Sur le plateau, on sent immédiatement la différence : alors que dans les grandes productions on travaille avec du spectacle, de l'action et des structures narratives fermées, les films sur les Petites Gens traitent d'autre chose — des fissures du quotidien, des moments où rien de dramatique ne se passe et où c'est précisément cela qui devient le drame. Il ne s'agit pas de sauver le monde ou de pourchasser des criminels, mais du voisin qui perd son emploi, de la mère qui supporte son mariage, de conflits qui ne se résolvent pas en deux heures.

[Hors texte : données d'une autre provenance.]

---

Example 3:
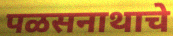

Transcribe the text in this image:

पळसनाथाचे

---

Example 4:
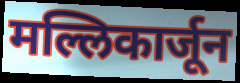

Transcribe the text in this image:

मल्लिकार्जून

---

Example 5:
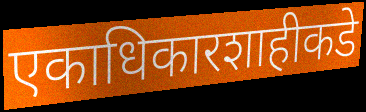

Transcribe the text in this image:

एकाधिकारशाहीकडे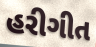
હરીગીતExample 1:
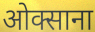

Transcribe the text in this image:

ओक्साना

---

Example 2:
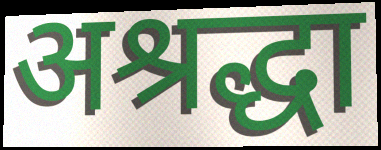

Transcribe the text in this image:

अश्रद्धा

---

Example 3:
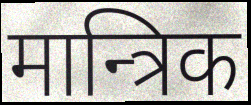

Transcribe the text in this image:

मान्त्रिक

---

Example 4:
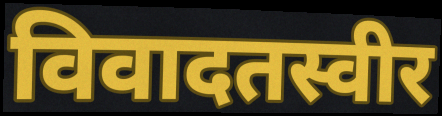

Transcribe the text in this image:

विवादतस्वीर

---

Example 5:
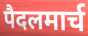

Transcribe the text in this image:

पैदलमार्च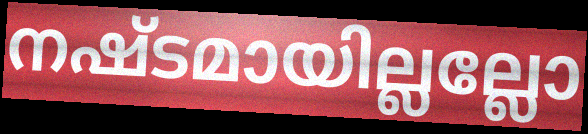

Cela a des conséquences directes sur votre travail de chef opérateur. L'esthétique s'oriente vers l'immédiateté — souvent caméra à l'épaule, lumière naturelle, coupes qui se font sentir. Vous travaillerez moins avec de grands jeux de lumière, mais avec ce qui est là. L'accent est mis sur le visage, le regard, les petits gestes. Un gros plan d'un regard hésitant peut en dire plus ici qu'un plan d'ensemble d'un paysage. Vous avez besoin de sensibilité pour les moments de silence, pour ce qui n'est pas dit entre les acteurs. Ce n'est pas moins exigeant — au contraire. Si l'histoire ne repose pas sur l'action ou les effets visuels, votre caméra porte le poids émotionnel.

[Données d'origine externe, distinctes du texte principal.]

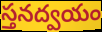
స్తనద్వయంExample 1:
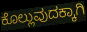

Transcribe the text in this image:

ಕೊಲ್ಲುವುದಕ್ಕಾಗಿ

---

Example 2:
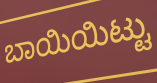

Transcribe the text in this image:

Thématiquement, vous travaillez souvent avec des moyens documentaires — même s'il s'agit d'un film de fiction. La caméra devient partie intégrante du processus d'observation. Cela peut signifier : des plans fixes qui accompagnent les gens dans leurs activités quotidiennes, ou des perspectives qui rendent visibles les asymétries de pouvoir (du bas vers le haut, ou à distance, montrant l'isolement). Des cinéastes comme Ken Loach ou les frères Dardenne travaillent ainsi — ils racontent des histoires de gens sans grande influence sociale, sans que la caméra ne devienne moralisatrice. Elle observe seulement.
Le genre exige aussi de l'audace dans la durée et la redondance. Chaque plan ne doit pas nécessairement faire avancer l'information. Parfois, on reste cinq secondes dans une scène où rien ne se passe — parce que le néant lui-même est l'histoire. Cela diffère fondamentalement du cinéma narratif classique, où chaque image compte. Ici, c'est l'atmosphère qui compte. Et en tant que directeur de la photographie, vous la créez avec votre composition lumineuse et visuelle.